Can you summarize the essay on family competitiveness in two sentences?

Start of Document segment

As you well know by now, I have three boys so between them, their mother, and myself the competition level in the house is always hovering around the out of control mark. You might think the right thing to do is make sure everyone 'wins' and that there be more of an emphasis put on how you play the game than on the outcome. Wrong, if you think this way you obviously haven't been to our house. We talk about those other things but it is in a cynical way inferring that those things apply to others and not to ourselves.
I know this is a pretty brutal viewpoint, especially for our four year old, but to quote the famous Red Auerbach, legendary coach of the Boston Celtics, "Show me a good loser, and I will show you a loser." My mother is to blame for most of this as she was the one who taught me how to play every sport I know how to play today. She didn't mind beating up on her eight year old son in anything: Scrabble, Golf, Ping-Pong, Cribbage, Monopoly, Sorry, Crazy Eights, Double Solitaire, Bowling, mowing the lawn, pulling weeds, whatever! If you are going to compete, then you need to try to win. Growing up I lost all the time, and didn't share my mother's stance on competition. Then I got a little older and would beat her at something, look out, she would be furious but try to hide it, and it felt great. Talk about addiction, who doesn't want that high again and again? As I starting winning more than I lost with her I started to see what kind of damage losing inflicts on another person, and who wants to feel like that. When I started beating her regularly at ping-pong I decided that I would play left handed to make it more of a match, you could feel the electricity building on her side of the table. Don't you dare, she told me, not only was it an insult but twice as devastating if she lost, and she did. I think I know what heroin addicts feel now. What a rush! This has followed me around my whole life, even when I go golfing with friends and we are not 'keeping' score, I'm keeping score. I'm chasing that feeling any chance I get.

End of Document segment
Start of Data listing

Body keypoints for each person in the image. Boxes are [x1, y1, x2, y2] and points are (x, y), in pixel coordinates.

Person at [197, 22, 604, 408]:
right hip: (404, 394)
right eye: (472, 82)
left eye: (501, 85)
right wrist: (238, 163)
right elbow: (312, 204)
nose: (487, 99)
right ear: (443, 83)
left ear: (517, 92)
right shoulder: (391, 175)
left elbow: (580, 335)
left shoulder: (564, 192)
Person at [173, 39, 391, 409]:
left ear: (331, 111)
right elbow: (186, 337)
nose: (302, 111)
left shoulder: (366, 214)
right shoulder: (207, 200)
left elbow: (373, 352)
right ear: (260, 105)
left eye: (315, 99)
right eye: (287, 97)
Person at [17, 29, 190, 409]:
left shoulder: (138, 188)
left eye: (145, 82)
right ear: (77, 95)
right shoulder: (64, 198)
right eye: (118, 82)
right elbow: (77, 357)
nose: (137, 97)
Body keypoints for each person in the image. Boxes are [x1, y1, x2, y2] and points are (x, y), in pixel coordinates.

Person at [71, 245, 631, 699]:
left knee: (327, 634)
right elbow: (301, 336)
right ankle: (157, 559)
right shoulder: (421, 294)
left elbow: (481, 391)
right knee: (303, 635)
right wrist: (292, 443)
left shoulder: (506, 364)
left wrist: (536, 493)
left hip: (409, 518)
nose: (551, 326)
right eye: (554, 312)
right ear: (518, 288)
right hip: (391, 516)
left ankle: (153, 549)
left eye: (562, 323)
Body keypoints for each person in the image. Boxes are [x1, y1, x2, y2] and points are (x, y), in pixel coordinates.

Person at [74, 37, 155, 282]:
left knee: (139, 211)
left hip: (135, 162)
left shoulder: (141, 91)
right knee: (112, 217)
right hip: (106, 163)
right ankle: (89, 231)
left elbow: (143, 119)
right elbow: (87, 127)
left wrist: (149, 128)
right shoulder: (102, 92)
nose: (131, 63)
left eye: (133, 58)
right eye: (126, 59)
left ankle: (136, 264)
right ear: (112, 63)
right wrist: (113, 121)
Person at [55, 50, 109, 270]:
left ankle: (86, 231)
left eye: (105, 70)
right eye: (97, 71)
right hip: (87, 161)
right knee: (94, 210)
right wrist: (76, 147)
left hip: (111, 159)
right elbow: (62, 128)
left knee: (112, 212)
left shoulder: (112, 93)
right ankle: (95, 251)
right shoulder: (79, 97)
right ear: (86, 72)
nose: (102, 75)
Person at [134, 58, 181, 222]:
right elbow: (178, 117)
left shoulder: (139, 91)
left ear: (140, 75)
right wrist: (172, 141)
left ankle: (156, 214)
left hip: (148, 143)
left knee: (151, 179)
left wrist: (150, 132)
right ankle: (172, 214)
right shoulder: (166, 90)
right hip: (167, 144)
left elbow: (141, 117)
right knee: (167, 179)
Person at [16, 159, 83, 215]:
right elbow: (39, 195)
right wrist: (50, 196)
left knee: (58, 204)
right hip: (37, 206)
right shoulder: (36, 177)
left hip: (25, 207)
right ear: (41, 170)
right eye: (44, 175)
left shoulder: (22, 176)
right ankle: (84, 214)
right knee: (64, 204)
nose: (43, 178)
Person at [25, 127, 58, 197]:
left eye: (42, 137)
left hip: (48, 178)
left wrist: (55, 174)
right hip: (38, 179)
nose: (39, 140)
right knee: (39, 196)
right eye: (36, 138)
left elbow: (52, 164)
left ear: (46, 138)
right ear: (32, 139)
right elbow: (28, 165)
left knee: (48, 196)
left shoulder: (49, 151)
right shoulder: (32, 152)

End of Data listing

### Solution for this task
In a household of three boys and their parents, competition runs close to out of control, and talk of everyone winning or of how you play the game is used cynically, in line with Red Auerbach's remark that a good loser is a loser. The writer traces this to a mother who beat him at everything from Scrabble to ping-pong when he was eight, recalls the rush of finally beating her (including a ping-pong loss she suffered after forbidding him to play left-handed), and says he still chases that feeling, keeping score even when friends golf without it.